According to findjobdescriptions, the Christian pictorial tradition continues even after the Ottoman occupation; in the sec. 16th the greatest Albanian painter is active, Onufri (a museum is dedicated to him in Berat), free from Byzantine schematisms in landscapes and portraits. From the 17th century. Islamic decorative painting has notably developed, often by the same workshops active for Christian buildings. A detachment from tradition for a more direct relationship with reality is felt in the 18th century, alongside influences of the European Baroque with D. Selenica, K. Jeromonaku, K. and Albania Zografi and at the beginning of the 19th in the the work of the Kadro family.
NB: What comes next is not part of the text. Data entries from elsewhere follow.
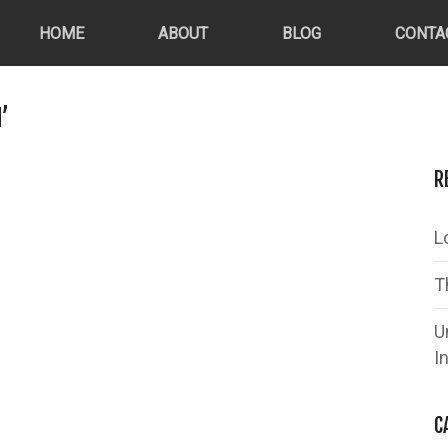
HOME
ABOUT
BLOG
CONTA
’
R
L
T
U
I
C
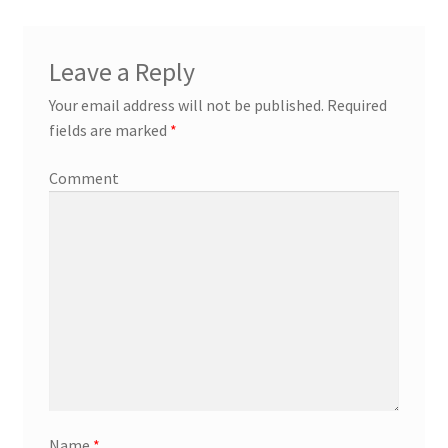
Leave a Reply
Your email address will not be published.
Required
fields are marked
*
Comment
Name
*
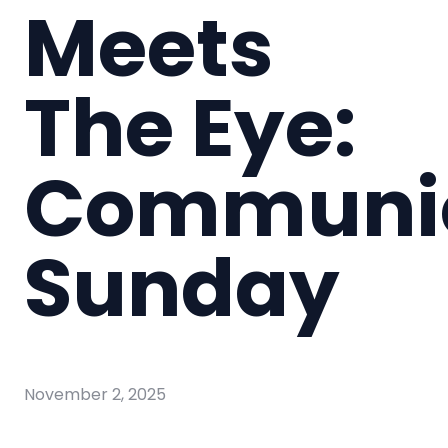
Meets
The Eye:
Communi
Sunday
November 2, 2025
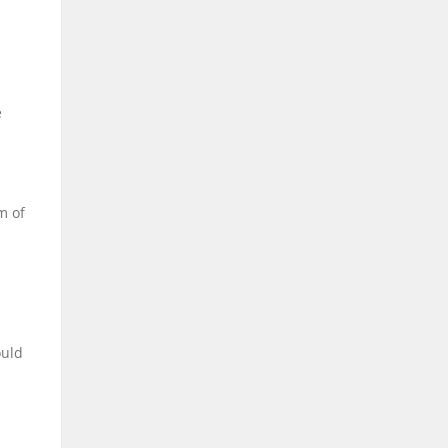
e
m of
ould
Between the sec. 17th and 19th centuries are made monumental Islamic religious buildings (Ethem Bey mosque in Tirana) and Christians, locally characterized by baroque and neoclassical solutions (Ardenice monastery),
A properly Albanian art develops from the end of the 19th century, with the birth of a national conscience; from the 20th the interest in psychology and social and everyday aspects and, on the formal level, realism is affirmed, with K. Idromeno, N. Martini, S. Rota, Albania Kushi, Z. Colombi, V. Mio Public buildings and urban planning are affected by Western architecture. After 1945 the artists of socialist realism produced celebratory works; in sculpture O. Paskali and J. Paco assert themselves, while painting is expressed with greater formal freedom thanks to S. Shijaku, M. Fushekati and, for graphics, N. Bakalli and P. Mele.
Since the 1980s, painting has been oriented towards monumental formats (frescoes and mosaics in the National History Museum in Tirana, by Shijaku and Fushekati, 1981); new figurative instances emerge (E. Rama, Albania Sala, E. Hila) which lead to a variety of expressions, combining autobiographical and cultural references, irony, violence and nonsense.
The Biennial of Contemporary Art has been held in Tirana since 2001.
Albanians of Italy The Albanians came to southern Italy at various times from the middle of the century. 15 °. The areas of greatest immigration were Calabria and Sicily. With the intensification of relations between the Albania and the Kingdom, Giorgio Castriota Scanderbeg sent soldiers to Ferdinand I to support him against the Angevins and then against the barons; the Castriota had fiefs in Puglia and many Albanians followed Irene Castriota in Calabria, married to the prince of Bisignano (1470). The last great immigration took place in the century. 16 °. Initially welcomed, the Albanians established colonies mainly of peasants and soldiers, with their own ‘chapters’ and regulations, but only in the eighteenth-century reformism did they find a possibility of ascent, with the granting of ecclesiastical colleges and bishoprics of the Greek rite.
UNESCO WORLD HERITAGE SITE
Butrint (1992, 1999); historic centers of Berat and Gjirokaster (2005).